The results indicate that PMTs display a variety of paradigms and methods for solving the optimization problem, although the analytical method predominates. Furthermore, the influence of the institutionalized reference MWS on the personal MWS of the PMTs has been confirmed. They, in turn, project it on the suitable MWS anticipated for the students, considered the best for fostering the confidence emotion. The lack of knowledge of several PMTs when faced with solving the problem using a variety of methods triggers more negative epistemic emotions.

PMTs rely on distinct perspectives when analyzing emotions in themselves and when anticipating possible emotions in high school students. They positively value enjoyment and interest in high school students and consider it important to avoid frustration and boredom during classes. The study also shows that the perception and interpretation of emotions such as surprise and boredom vary in how PMTs personally experience them and how they expect for them to arise in students. These findings expand upon past works (D'Mello et al., 2012; Munzar et al., 2021) on the cognition-affect interaction. In the specific case of the epistemic emotion of surprise, in addition to being an initial reaction to information that is incongruent with prior knowledge, as typified in past studies, it is also identified with respect to cognitive processes and linked to gaps in knowledge regarding the application of techniques to the model and the analysis of the validity of the solution.

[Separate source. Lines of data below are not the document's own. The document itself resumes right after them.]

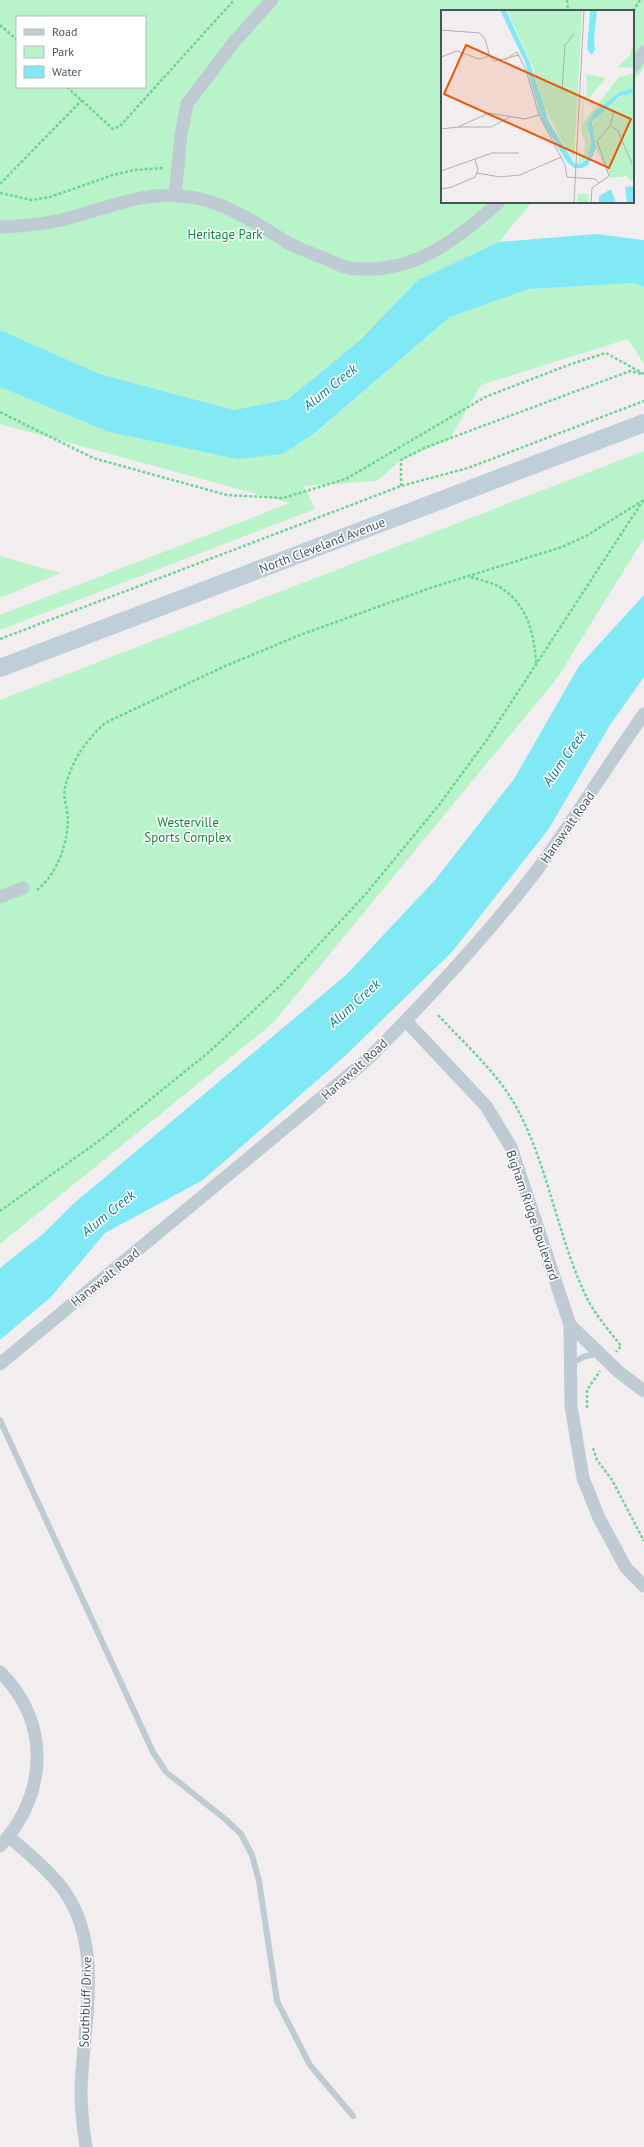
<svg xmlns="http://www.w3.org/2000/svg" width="644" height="2147" viewBox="0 0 644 2147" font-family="'PT Sans',sans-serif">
	<rect width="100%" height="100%" fill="#f2eeef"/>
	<g fill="#b9f3c9" fill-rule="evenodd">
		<path d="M0,0H644V68L633,81V11H442V202H532L499,242L418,280L359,341L288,399L234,410L100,374L0,330ZM17,17H145V87H17Z"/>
		<polygon points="634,283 644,287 644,364 628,339 481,385 449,440 401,460 377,481 304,486 315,509 0,630 0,615 290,503 0,424 0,387 109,432 281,454 315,434 450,317 529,289"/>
		<polygon points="644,451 644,538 558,677 273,1023 0,1244 0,700"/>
		<polygon points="0,556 60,573 0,598"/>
	</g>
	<g fill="#81e9f5">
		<polygon points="596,234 644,240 644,287 634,283 529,289 450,317 314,434 282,454 238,459 109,432 0,387 0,330 100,374 234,410 288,399 359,341 418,280 499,242"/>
		<polygon points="644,595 644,677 610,725 548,830 452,952 345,1056 203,1180 105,1233 51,1297 0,1340 0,1268 44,1233 72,1205 346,975 435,880 514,779 579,666"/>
	</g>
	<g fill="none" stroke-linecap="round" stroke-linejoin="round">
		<g stroke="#6dd597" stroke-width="2.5" stroke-dasharray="3 2" stroke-linecap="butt">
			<polyline points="567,0 568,11"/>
			<polyline points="633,11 640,0"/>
			<polyline points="0,25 17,40"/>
			<polyline points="67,87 113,129 120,126 234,0"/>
			<polyline points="0,184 82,100"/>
			<polyline points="0,193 32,200 50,197 113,175 134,170 164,168"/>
			<polyline points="0,412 93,458 227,495 283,498 346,479 485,397 571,364 606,353 644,374"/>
			<polyline points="401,486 401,460 424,448 630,371 642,374"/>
			<path d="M471,577C480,580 490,582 498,586C527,603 534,632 536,663"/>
			<polyline points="0,639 401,486 468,468 644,401"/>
			<path d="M37,890C57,874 67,845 68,821C68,811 63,798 65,788C71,762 86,740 105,723L223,667L300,635L433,587L562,547L586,536L642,501"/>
			<path d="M438,1015C462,1041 489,1065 509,1095C546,1152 556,1234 586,1296C594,1314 609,1330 621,1346L616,1352"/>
			<polyline points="0,1211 103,1138 209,1052 282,984 364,896 439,805 486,741 644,499"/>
			<polyline points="587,1408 587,1390 600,1371"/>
			<polyline points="593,1448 597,1460 612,1480 644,1541"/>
		</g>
		<g stroke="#becbd2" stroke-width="6">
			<polyline points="571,1364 583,1357 599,1353"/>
			<polyline points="0,1420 153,1752 166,1772 225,1819 241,1834 252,1855 259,1881 277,2001 310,2065 353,2116"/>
		</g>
		<g stroke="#becbd2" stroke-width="13">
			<polyline points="633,67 644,52"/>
			<polyline points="175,196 181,135 187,104 234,42 272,0"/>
			<path d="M0,227C23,226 47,224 69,218C111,207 144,190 190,197C225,202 258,224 288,243C297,248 308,251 318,256C328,259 339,266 349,268C411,276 456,241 499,202"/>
			<polyline points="0,897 23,888"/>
			<polyline points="406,1021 486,1106 511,1147 570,1325 571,1406 583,1478 599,1518 626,1568 644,1586"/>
			<polyline points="570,1325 619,1372 644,1391"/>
			<path d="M0,1364L368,1059C427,1000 483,940 534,874C573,822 606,767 644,714"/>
			<path d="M0,1672C51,1722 48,1795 0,1846"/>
			<path d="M9,1837C26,1851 53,1874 65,1892C104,1948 83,2025 81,2090C81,2108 83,2128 86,2147"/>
		</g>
		<polyline stroke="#bfcfda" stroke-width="18" points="0,668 644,423"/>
	</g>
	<g text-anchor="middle" stroke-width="3" stroke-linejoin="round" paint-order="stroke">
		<g font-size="13" fill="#0e873d" stroke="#fff">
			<text x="225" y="239">Heritage Park</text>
			<text x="188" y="827">Westerville<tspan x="188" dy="15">Sports Complex</tspan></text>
		</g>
		<g font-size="13" fill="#45555e" stroke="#fff">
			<text transform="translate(322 545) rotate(-21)" y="5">North Cleveland Avenue</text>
			<text transform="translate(567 827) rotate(-55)" y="5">Hanawalt Road</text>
			<text transform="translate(354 1069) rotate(-42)" y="5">Hanawalt Road</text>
			<text transform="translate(533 1215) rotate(71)" y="5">Bigham Ridge Boulevard</text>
			<text transform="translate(105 1277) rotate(-39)" y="5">Hanawalt Road</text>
			<text transform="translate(85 2002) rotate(-88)" y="5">Southbluff Drive</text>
		</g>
		<g font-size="14" font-style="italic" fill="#047e8d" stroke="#fff">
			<text transform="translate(330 387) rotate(-39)" y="5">Alum Creek</text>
			<text transform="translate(564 758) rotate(-55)" y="5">Alum Creek</text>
			<text transform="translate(354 1003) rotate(-42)" y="5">Alum Creek</text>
			<text transform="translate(108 1213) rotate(-39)" y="5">Alum Creek</text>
		</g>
	</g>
	<g transform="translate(441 10)">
		<rect width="193" height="193" fill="#f2eeef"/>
		<path d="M66,0H141L133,149L119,128L102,94L92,58ZM193,34V58L176,57L188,46ZM143,62L142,113L178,67L193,63V78L179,82L146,115L150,139L147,148L137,154L138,146L143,145L144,132L140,121ZM145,64L165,68L144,93L146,81ZM187,82L193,83V170L190,171L185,166L169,168L155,139L150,117L158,103ZM137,184H147L148,193H136Z" fill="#b9f3c9"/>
		<path d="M59,0H65L89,53L108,112L133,153L139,154L147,148L150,132L146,115L153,102L179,82L193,78V83L179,86L151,112L155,139L147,155L141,158H133L126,152L101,111L84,52ZM156,0L153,29L154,40L150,45L146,39L149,1ZM193,176V193H186L184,177ZM170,179L175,193H158V186Z" fill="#81e9f5"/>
		<path fill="none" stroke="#adb1b5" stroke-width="1" d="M0,20L39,23L44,29L49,47L54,51L78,45M0,47L16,41L38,49L48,46M64,50L76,42L85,60L98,105L124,155L126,167L154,169L158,173M121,80L124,35L133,24M169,115L177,121L191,154M17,117H50L69,107M0,119L17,117L48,103L84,109L98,105M0,161L51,143H78M36,163L59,167L79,165L120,147M0,179L11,177L34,167L37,160L34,149M133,193L143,0M150,193L151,178L168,166L156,131L169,116L173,100"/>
		<path fill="#e8590c" fill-opacity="0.15" stroke="#e8590c" stroke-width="2" d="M25,35L190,109L168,158L3,84Z"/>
		<rect width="193" height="193" fill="none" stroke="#45555e" stroke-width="2"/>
	</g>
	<rect x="16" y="16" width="130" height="72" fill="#ffffff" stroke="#b5bbbf"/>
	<rect x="24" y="29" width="20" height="6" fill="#bfcfda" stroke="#b5bbbf"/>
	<text x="52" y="36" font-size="12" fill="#45555e">Road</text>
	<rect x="24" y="46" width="20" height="12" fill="#b9f3c9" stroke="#b5bbbf"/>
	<text x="52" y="56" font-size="12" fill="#45555e">Park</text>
	<rect x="24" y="66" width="20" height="12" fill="#81e9f5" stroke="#b5bbbf"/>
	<text x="52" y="76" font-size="12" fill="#45555e">Water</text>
</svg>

Both conclusions suggest the need to reinforce teacher training with educational processes that will help them face their own epistemic emotions and model appropriate strategies to regulate their own emotions and those of their students.

This study has certain limitations that should be considered. First, the specific typology of problems, in our case optimization problems, so further studies were required to address a wide variety of tasks and to contrast how the suitable MWS is important for the understanding of dominant epistemic emotions by PMTs.

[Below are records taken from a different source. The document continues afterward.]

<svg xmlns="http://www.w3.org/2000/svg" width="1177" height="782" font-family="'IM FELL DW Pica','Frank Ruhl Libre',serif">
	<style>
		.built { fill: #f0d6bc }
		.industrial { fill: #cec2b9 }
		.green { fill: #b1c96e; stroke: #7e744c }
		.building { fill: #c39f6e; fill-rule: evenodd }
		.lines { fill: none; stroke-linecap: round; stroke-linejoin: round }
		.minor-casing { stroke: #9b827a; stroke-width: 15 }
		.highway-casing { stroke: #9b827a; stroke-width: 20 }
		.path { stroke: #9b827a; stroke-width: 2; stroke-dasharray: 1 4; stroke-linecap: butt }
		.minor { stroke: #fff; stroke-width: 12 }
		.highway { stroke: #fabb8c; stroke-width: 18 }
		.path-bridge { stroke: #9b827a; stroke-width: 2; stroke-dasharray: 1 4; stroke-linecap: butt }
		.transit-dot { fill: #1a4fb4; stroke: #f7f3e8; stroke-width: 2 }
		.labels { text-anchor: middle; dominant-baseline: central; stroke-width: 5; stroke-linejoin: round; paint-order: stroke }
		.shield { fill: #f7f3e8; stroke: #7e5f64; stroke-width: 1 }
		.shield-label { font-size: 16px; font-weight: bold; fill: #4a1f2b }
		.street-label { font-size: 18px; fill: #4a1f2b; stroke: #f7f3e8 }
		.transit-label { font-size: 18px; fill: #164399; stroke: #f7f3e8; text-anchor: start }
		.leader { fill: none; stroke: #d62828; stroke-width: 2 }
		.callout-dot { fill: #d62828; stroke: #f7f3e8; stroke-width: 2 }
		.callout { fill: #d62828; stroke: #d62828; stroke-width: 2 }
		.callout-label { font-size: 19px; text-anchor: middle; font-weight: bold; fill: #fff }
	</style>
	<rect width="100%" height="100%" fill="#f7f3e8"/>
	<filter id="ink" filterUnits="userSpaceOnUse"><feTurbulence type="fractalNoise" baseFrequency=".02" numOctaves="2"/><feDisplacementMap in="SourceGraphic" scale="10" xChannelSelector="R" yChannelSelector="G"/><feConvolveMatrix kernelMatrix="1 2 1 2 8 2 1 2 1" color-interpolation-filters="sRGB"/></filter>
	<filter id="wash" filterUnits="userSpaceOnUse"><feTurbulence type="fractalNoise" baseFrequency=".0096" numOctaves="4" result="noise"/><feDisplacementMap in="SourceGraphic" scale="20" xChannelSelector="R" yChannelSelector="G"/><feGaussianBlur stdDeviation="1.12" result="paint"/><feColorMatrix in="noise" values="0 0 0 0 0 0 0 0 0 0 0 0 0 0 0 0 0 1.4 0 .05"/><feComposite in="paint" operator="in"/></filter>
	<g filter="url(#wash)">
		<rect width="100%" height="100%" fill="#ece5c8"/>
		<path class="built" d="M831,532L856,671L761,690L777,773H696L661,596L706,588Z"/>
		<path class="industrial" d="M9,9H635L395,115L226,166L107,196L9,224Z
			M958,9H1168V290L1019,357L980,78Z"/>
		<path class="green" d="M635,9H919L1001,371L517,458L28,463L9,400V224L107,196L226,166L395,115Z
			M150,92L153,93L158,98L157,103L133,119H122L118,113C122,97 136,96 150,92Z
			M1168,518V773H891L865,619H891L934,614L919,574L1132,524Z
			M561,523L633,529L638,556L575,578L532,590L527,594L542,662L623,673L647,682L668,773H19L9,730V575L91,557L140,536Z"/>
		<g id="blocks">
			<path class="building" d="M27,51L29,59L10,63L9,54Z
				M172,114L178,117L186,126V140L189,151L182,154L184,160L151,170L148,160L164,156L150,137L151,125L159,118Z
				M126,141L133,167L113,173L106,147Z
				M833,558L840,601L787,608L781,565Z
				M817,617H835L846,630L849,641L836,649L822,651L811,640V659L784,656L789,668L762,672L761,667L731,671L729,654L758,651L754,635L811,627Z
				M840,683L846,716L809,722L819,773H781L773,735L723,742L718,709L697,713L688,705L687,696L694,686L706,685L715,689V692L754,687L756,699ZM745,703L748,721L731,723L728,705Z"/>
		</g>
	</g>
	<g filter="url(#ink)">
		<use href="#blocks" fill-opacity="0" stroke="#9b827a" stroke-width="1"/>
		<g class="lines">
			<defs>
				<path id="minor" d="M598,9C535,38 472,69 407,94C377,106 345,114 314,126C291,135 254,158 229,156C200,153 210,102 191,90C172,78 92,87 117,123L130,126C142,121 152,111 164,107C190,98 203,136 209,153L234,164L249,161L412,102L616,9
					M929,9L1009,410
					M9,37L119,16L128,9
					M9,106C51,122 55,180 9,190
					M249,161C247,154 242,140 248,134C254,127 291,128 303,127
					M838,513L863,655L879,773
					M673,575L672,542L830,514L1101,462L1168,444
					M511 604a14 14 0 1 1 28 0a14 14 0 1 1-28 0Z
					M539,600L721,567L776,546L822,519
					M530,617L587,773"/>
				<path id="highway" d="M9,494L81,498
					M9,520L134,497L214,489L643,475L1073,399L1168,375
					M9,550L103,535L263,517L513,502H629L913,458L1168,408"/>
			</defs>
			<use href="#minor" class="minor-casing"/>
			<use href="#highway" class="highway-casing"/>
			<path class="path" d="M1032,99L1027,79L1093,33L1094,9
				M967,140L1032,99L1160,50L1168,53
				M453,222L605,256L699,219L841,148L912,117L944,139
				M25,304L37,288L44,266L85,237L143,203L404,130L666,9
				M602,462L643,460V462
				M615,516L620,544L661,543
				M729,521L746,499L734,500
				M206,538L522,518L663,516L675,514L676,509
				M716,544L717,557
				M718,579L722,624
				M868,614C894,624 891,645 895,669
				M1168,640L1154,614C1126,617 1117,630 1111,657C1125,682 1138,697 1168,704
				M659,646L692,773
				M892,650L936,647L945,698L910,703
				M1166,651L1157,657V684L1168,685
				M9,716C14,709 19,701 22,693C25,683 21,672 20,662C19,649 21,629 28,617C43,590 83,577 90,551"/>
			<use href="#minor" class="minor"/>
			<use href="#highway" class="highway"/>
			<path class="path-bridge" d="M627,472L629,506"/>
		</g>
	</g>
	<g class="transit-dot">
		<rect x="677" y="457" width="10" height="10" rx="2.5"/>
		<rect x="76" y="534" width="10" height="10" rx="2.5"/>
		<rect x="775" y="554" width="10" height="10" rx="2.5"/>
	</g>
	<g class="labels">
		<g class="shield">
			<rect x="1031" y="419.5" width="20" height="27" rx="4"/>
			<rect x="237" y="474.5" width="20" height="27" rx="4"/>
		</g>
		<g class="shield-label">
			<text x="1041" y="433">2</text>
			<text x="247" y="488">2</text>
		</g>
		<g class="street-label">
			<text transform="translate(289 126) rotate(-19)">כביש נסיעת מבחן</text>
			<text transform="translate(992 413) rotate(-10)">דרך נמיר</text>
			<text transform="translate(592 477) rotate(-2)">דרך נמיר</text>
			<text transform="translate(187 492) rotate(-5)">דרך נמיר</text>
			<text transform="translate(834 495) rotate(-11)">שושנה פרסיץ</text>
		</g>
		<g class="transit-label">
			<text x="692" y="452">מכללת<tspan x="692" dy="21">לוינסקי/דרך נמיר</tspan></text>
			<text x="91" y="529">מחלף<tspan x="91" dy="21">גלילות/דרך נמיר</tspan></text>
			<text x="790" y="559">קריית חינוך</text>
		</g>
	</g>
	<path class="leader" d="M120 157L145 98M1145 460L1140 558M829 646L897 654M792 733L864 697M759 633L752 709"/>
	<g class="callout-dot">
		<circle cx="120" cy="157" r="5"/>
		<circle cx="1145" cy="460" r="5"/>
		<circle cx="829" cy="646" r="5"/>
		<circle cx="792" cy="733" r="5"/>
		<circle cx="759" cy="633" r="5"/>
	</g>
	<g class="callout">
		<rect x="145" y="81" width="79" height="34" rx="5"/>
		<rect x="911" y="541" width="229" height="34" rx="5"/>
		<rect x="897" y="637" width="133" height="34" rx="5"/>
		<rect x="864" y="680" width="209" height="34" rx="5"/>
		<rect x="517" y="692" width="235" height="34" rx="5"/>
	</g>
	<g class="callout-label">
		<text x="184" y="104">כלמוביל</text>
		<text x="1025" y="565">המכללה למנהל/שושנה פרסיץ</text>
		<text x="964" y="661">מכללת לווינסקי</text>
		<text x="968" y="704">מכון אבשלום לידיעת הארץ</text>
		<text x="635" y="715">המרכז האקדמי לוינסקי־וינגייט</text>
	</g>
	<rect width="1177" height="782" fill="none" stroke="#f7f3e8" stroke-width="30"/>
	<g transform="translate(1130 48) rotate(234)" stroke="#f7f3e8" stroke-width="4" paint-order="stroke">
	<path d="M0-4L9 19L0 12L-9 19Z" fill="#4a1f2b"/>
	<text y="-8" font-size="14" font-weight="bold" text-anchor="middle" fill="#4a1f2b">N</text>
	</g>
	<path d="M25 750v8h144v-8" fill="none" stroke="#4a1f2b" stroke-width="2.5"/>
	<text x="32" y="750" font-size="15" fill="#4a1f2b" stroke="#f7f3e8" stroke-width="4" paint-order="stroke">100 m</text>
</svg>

In relation to the extension of the work at the methodological level, it can be implemented with several groups of high school students. The implementation has been carried out with a High School group by only one of the PMTs, so as to better understand the process of anticipating the possible emotions of the students. At a methodological level, this would permit a multiple analysis of cases so as to obtain information on the demands associated with classroom teaching. Also, another limitation to note is in relation to the PMT self-reported classroom observed emotion data. The external observation made of their performance could be analyzed in more depth and contrasted with their statements to identify biases related to selective or attribution memory, among others. Finally, a limitation exists with regard to the data coding process. This coding was carried out without using triangulation processes supported by intercoder reliability indicators, based on consensual decisions made by the participating researchers. The study may be considered exploratory and is an initial phase of a sequential mixed strategy. The next stage would be quantitative in nature, in order to generalize or expand upon the findings of the qualitative phase.

Specifically, if confirmed, these findings may have certain implications on educational interventions at the PMT university training level. They also may indicate relevant future research lines. Given the relationship between emotions and mathematical knowledge, these results may be of interest to generalize aspects related to the role of epistemic emotions and their impact on the generation of knowledge for teaching. Furthermore, when reflecting on a suitable MWS, further study may be needed on the origin of the strong link made by teachers in initial training programs between certain epistemic emotions such as boredom and confusion as limitations of mathematical learning. We believe that both issues may help to design practical education interventions that can develop awareness on accompanying others.